SUPPLIED ENTRIES »

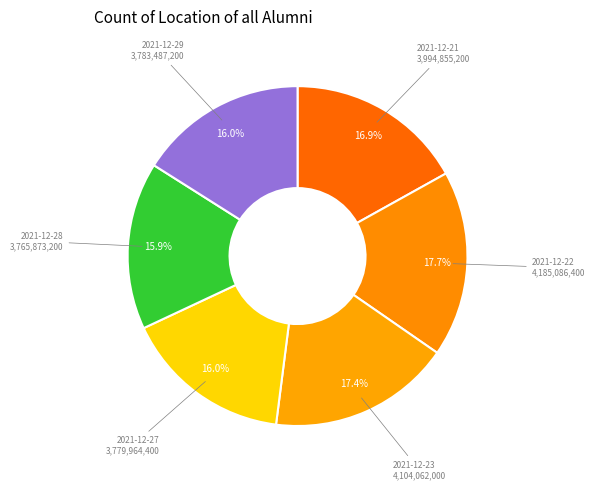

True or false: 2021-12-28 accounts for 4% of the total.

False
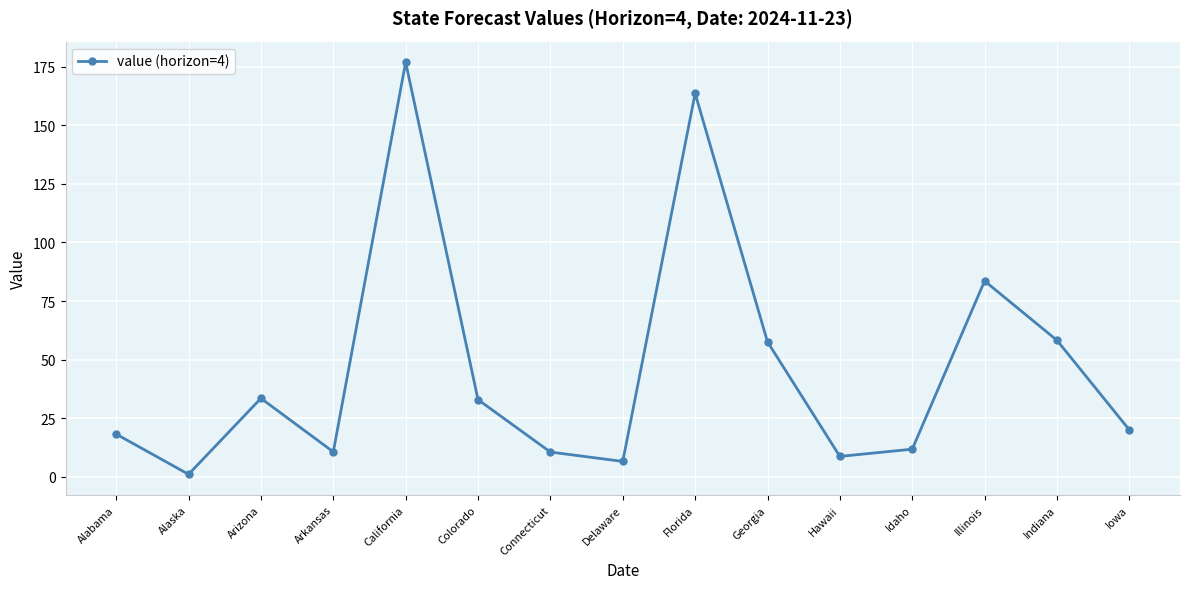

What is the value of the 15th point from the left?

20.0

* * *

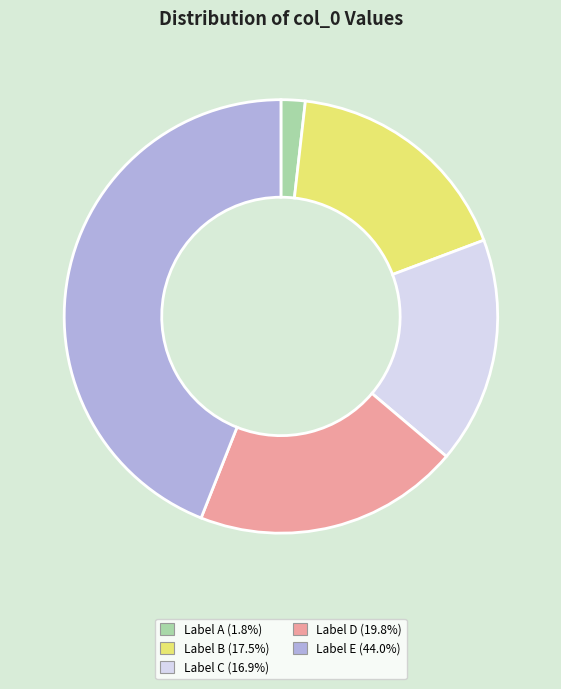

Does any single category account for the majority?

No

ASSIGNED TASK »
Rename "point" to "data point" in the part that opens with the line containing "True or false: 2021-12-28" and closes with the line containing "What is the", and give those lines back with nothing else changed. Leave the pictures out.

PROBLEM SOLUTION »
True or false: 2021-12-28 accounts for 4% of the total.

False

What is the value of the 15th data point from the left?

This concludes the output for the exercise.